Interestingly, capex looms large in Qantas’ near-term future, even if it has taken a back seat to the wider-ranging focus on customers and culture. The airline will spend $3 billion to $3.2 billion on capex this year, which is more than the $2.7 billion last year and much more than the $1.5 billion a year before the COVID-19 pandemic. Most of that goes on new aircraft.

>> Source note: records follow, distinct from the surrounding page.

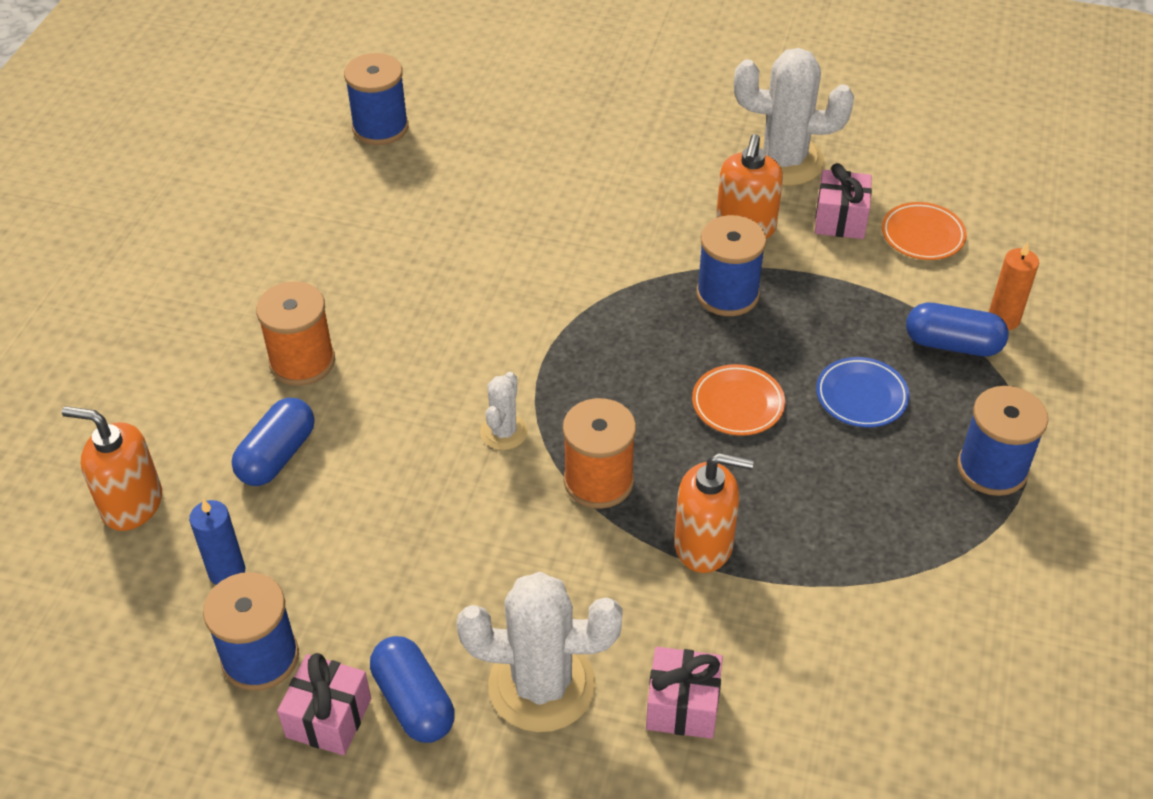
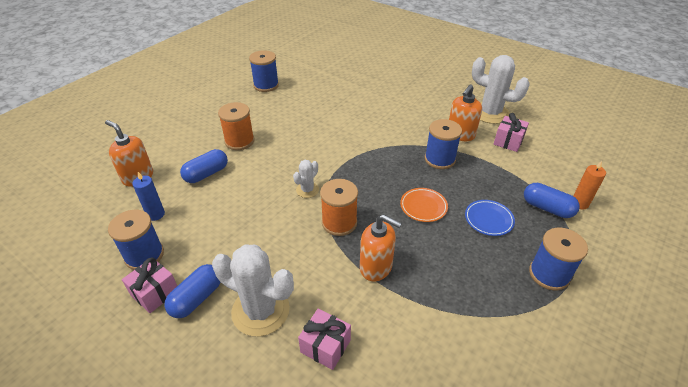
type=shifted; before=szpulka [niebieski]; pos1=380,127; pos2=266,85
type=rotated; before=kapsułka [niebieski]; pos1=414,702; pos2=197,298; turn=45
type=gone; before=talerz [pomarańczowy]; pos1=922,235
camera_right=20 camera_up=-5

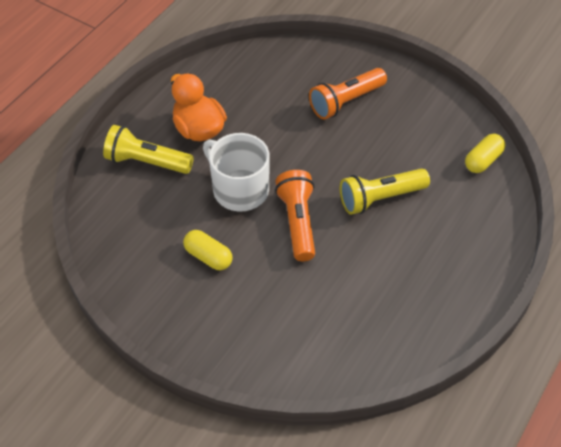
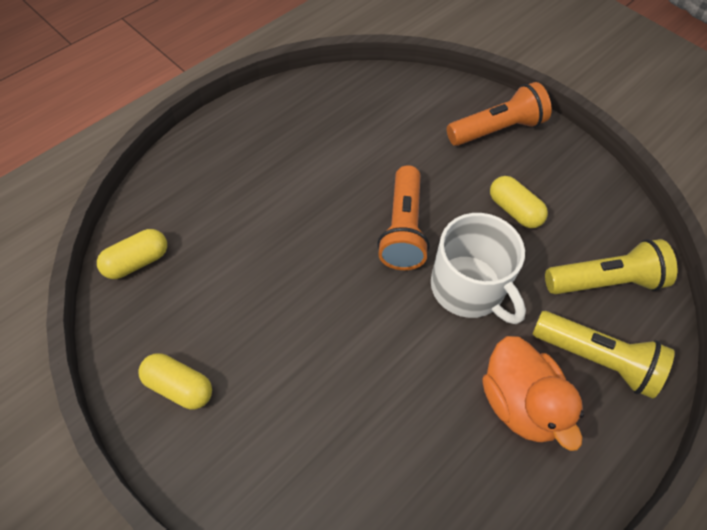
type=shifted; before=latarka [pomarańczowy]; pos1=346,102; pos2=497,129
type=shifted; before=latarka [żółty]; pos1=380,198; pos2=605,281
type=new; after=kapsułka [żółty]; pos2=179,387
camera_right=-170 camera_up=5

Anthony Macdonald, Chanticleer column, AFR
New Board member
Dr Nora Scheinkestel will be a new Board Member from 1 March 2024 as a Non-Executive Director and Chair of the Remuneration Committee. Given the rejection of the last Remuneration report, she will have until October to come up with one that is more acceptable
Scheinkestel is described as a seasoned Board Director with 25 years of experience. However, her work with transport-associated companies appears limited. Brambles is her only directorship that appears directly relevant. Still, across the board, you do need a range of talents, so maybe she provides some strengths in other areas, and hopefully to her assigned task of chairing the Remuneration committee.
2PAXfly Takeout
These two new faces on the board replace retiring members Maxine Brenner and Jacqueline Hey, who will step down after the company’s half-year results.
These changes should provide a much-needed refreshed leadership following Alan Joyce’s ignoble departure last year. Whether this is the right combination for CEO Vanessa Hudson and her refreshed team to work with is yet to be seen. I don’t see anything revolutionary in the appointments, and that might provide safety. By the AGM we should know more.
Mullen has a habit of sticking with the appointed CEO, so provided Hudson is worth her metal, she should be safe. The executive and board have a lot to do to restore the company’s reputation in the public’s eye, and to return the share price to its pre-COVID glory. As well, they have set a path that involves bringing onboard new aircraft with the Sunrise Project for direct ultra-long-haul flights using Airbus A350s and Project Winton for domestic and regional fleet renewal including 20 Airbus A321XLRs, and 20 A220-300s which will replace the current fleet of Boeing 737 and 717 aircraft.
That’s a lot of capital expenditure to fund and manage, adding to the reputation loss to regain, staff confidence to restore and shareholder dissatisfaction to stem.
One thing the Qantas should do now is settle the dispute with the Pilots Union in Western Australia. Get it off the front page.
This was what the previous board use to do. combat combat.
I would prefer the Qantas board authorising some pay increases and recruiting extra staff. That would get around most/some of Qantas’s problems for a start. They just announced a healthy profit.
Keep up the good work.
Thanks for the comment, Bill. I tend to agree with you. But with the dispute being between a Qantas subsidiary Network Aviation that flies regionally or on charter, I have a feeling that Qantas might continue to play hardball. Especially while it can deploy other aircraft from another entity to service some of these routes. Remember the company most affected on the charter service is Rio Tinto, that has its own interesting history dealing with union disputes.